Where some claim Roger Goodell’s incompetency led to the botching of the Ray Rice situation, others believe Goodell actually knew the gravity of the situation but engaged in a cover up after the fact. Similarly, Hillary Clinton’s questionable decisions leading up to the Benghazi attack are only rivaled by her decisions in the aftermath. Several weeks ago, Raymond Maxwell, a former State Department deputy assistant secretary, claims to have walked in on Clinton aides scrubbing documents that could be damaging to the 2016 presidential frontrunner before handing them over to the Accountability Review Board. Additionally, Maxwell seems to have been scapegoated for lapses in security leading up the attacks that he asserts were actually due to higher-up officials.

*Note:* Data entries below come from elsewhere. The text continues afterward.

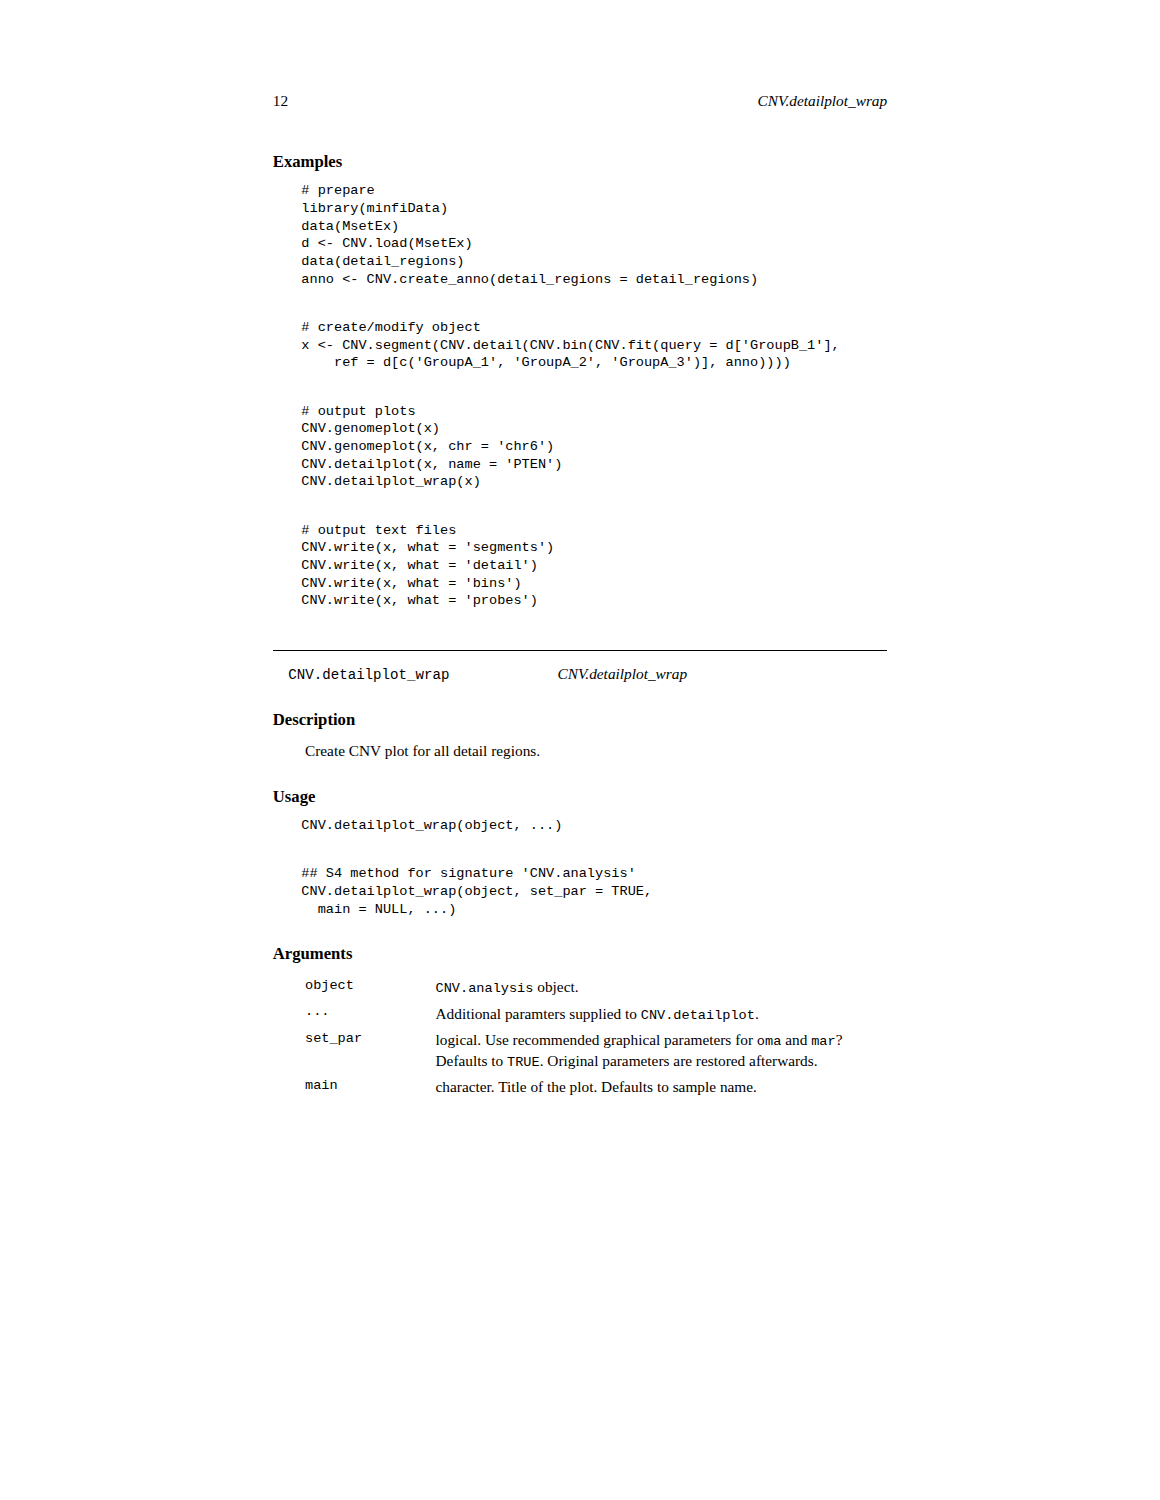12 CNV.detailplot_wrap
Examples
# prepare
library(minfiData)
data(MsetEx)
d <- CNV.load(MsetEx)
data(detail_regions)
anno <- CNV.create_anno(detail_regions = detail_regions)

# create/modify object
x <- CNV.segment(CNV.detail(CNV.bin(CNV.fit(query = d['GroupB_1'],
    ref = d[c('GroupA_1', 'GroupA_2', 'GroupA_3')], anno))))

# output plots
CNV.genomeplot(x)
CNV.genomeplot(x, chr = 'chr6')
CNV.detailplot(x, name = 'PTEN')
CNV.detailplot_wrap(x)

# output text files
CNV.write(x, what = 'segments')
CNV.write(x, what = 'detail')
CNV.write(x, what = 'bins')
CNV.write(x, what = 'probes')
CNV.detailplot_wrap CNV.detailplot_wrap
Description
Create CNV plot for all detail regions.
Usage
CNV.detailplot_wrap(object, ...)

## S4 method for signature 'CNV.analysis'
CNV.detailplot_wrap(object, set_par = TRUE,
  main = NULL, ...)
Arguments
| object | CNV.analysis object. |
| ... | Additional paramters supplied to CNV.detailplot . |
| set_par | logical. Use recommended graphical parameters for oma and mar ? Defaults to TRUE . Original parameters are restored afterwards. |
| main | character. Title of the plot. Defaults to sample name. |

The similarities between Goodell and Clinton end at the public’s reaction. For Goodell, some believe he was grossly negligent and inept in handling the Ray Rice situation. Others hold that Goodell was fully capable yet covered his tracks once he realized the punishment administered by him did not fit the crime. Regardless of which (if not both, to some extent) is actually the case, these seem to be the only reasonable explanations, and, as a result, many have clamored for Goodell’s resignation.
Likewise, Clinton displayed inexplicable decision making leading up to the attack that killed four Americans. For those who hold Clinton’s incompetency did not lead to this attack, there is still a substantial belief that the former Secretary of State is covering her tracks for some sort of damaging evidence. Like Goodell, the only logical way to analyze Clinton’s role in this attack comes back to either an improper handling of the situation itself or a cover up in its aftermath. However, when it comes to the killing of four Americans, as opposed to an admittedly horrific instance of domestic violence, the attitude of many reflects the famous words of Hillary Clinton who howled in front of a Senate Foreign Relations Committee hearing, “What difference, at this point, does it make?”
While those on the left point to rehashing the Benghazi attack as political posturing, probing this issue is much bigger than that. As the House Select Committee on Benghazi kicks off their hearings, it is crucial for the American people to have some answers as to why four of their fellow citizens were killed—particularly if the person responsible intends to become our Commander-in-chief. When Goodell’s mishandling of a situation came to light, people were calling for his job. When a U.S. Ambassador and three others died under Clinton’s watch as Secretary of State, the public seemed to move right along. Maybe Hillary’s incompetency led to security lapses. Perhaps she orchestrated a cover up of the situation. Regardless, there seems to still be a lot of unanswered questions. Where there is smoke, there is fire, and it is about time the public held Hillary Clinton’s feet to the fire.